Read Metadata

Pentaho Data Integration

Version
9.3.x
Audience
anonymous
Part Number
MK-95PDIA003-15

Parent article

You can use the Read Metadata step to search and retrieve any existing metadata in the Pentaho Data Catalog that is associated with specific Data Catalog registered data resources.

Specifically, you could create a transformation that searches Data Catalog for existing metadata that points to data stored in CVS files and Parquet files stored in HDFS or Amazon S3. You can then pass all the associated metadata, including the location of the data, to other steps within your transformation for processing.

For example, you could use the Read Metadata to retrieve the metadata for a data file's cluster location and then pass the metadata to a Text File input step or a Catalog Input step that retrieves the file’s contents for an ETL operation on the data. The transformation can then write the new data contents back to the file or to a new file.

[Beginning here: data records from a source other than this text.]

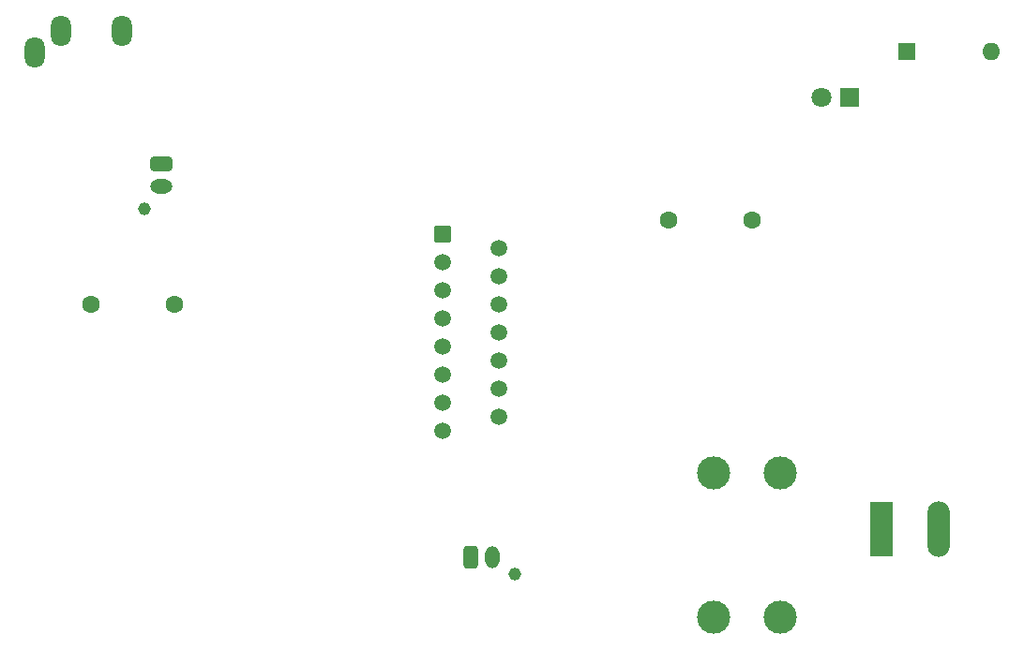
<source format=gbr>
%TF.GenerationSoftware,KiCad,Pcbnew,7.0.10*%
%TF.CreationDate,2024-05-14T18:08:25+03:00*%
%TF.ProjectId,Altamplifier,416c7461-6d70-46c6-9966-6965722e6b69,rev?*%
%TF.SameCoordinates,Original*%
%TF.FileFunction,Soldermask,Bot*%
%TF.FilePolarity,Negative*%
%FSLAX46Y46*%
G04 Gerber Fmt 4.6, Leading zero omitted, Abs format (unit mm)*
G04 Created by KiCad (PCBNEW 7.0.10) date 2024-05-14 18:08:25*
%MOMM*%
%LPD*%
G01*
G04 APERTURE LIST*
G04 Aperture macros list*
%AMRoundRect*
0 Rectangle with rounded corners*
0 $1 Rounding radius*
0 $2 $3 $4 $5 $6 $7 $8 $9 X,Y pos of 4 corners*
0 Add a 4 corners polygon primitive as box body*
4,1,4,$2,$3,$4,$5,$6,$7,$8,$9,$2,$3,0*
0 Add four circle primitives for the rounded corners*
1,1,$1+$1,$2,$3*
1,1,$1+$1,$4,$5*
1,1,$1+$1,$6,$7*
1,1,$1+$1,$8,$9*
0 Add four rect primitives between the rounded corners*
20,1,$1+$1,$2,$3,$4,$5,0*
20,1,$1+$1,$4,$5,$6,$7,0*
20,1,$1+$1,$6,$7,$8,$9,0*
20,1,$1+$1,$8,$9,$2,$3,0*%
G04 Aperture macros list end*
%ADD10C,1.600000*%
%ADD11R,1.800000X1.800000*%
%ADD12C,1.800000*%
%ADD13C,1.150000*%
%ADD14RoundRect,0.250000X0.400000X-0.750000X0.400000X0.750000X-0.400000X0.750000X-0.400000X-0.750000X0*%
%ADD15O,1.300000X2.000000*%
%ADD16R,1.600000X1.600000*%
%ADD17O,1.600000X1.600000*%
%ADD18O,1.800000X2.800000*%
%ADD19RoundRect,0.250000X-0.750000X-0.400000X0.750000X-0.400000X0.750000X0.400000X-0.750000X0.400000X0*%
%ADD20O,2.000000X1.300000*%
%ADD21R,2.020000X5.020000*%
%ADD22O,2.020000X5.020000*%
%ADD23RoundRect,0.102000X-0.654000X0.654000X-0.654000X-0.654000X0.654000X-0.654000X0.654000X0.654000X0*%
%ADD24C,1.512000*%
%ADD25C,3.000000*%
G04 APERTURE END LIST*
D10*
%TO.C,C5*%
X142240000Y-50800000D03*
X134740000Y-50800000D03*
%TD*%
D11*
%TO.C,D3*%
X151110000Y-39660000D03*
D12*
X148570000Y-39660000D03*
%TD*%
D13*
%TO.C,J2*%
X120890000Y-82780000D03*
D14*
X116840000Y-81280000D03*
D15*
X118840000Y-81280000D03*
%TD*%
D16*
%TO.C,D2*%
X156210000Y-35560000D03*
D17*
X163830000Y-35560000D03*
%TD*%
D18*
%TO.C,J3*%
X85380000Y-33660000D03*
X77480000Y-35660000D03*
X79880000Y-33660000D03*
%TD*%
D13*
%TO.C,J1*%
X87400000Y-49770000D03*
D19*
X88900000Y-45720000D03*
D20*
X88900000Y-47720000D03*
%TD*%
D10*
%TO.C,C1*%
X90110000Y-58420000D03*
X82610000Y-58420000D03*
%TD*%
D21*
%TO.C,J4*%
X153930000Y-78740000D03*
D22*
X159110000Y-78740000D03*
%TD*%
D23*
%TO.C,AMP1*%
X114300000Y-52070000D03*
D24*
X119380000Y-53340000D03*
X114300000Y-54610000D03*
X119380000Y-55880000D03*
X114300000Y-57150000D03*
X119380000Y-58420000D03*
X114300000Y-59690000D03*
X119380000Y-60960000D03*
X114300000Y-62230000D03*
X119380000Y-63500000D03*
X114300000Y-64770000D03*
X119380000Y-66040000D03*
X114300000Y-67310000D03*
X119380000Y-68580000D03*
X114300000Y-69850000D03*
%TD*%
D25*
%TO.C,T1*%
X144780000Y-86660000D03*
X144780000Y-73660000D03*
X138780000Y-86660000D03*
X138780000Y-73660000D03*
%TD*%
M02*

</source>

The Read Metadata step includes search options to identify, locate, and retrieve the metadata associated with the available data resources listed in Data Catalog .

For more information about accessing Pentaho Data Catalog in PDI, see PDI and Data Catalog.

Note: This step is supported on the PDI engine but not on the Spark engine. Only CSV text file and Parquet data formats are currently supported. You must have role permissions set in Data Catalog to read the data resources.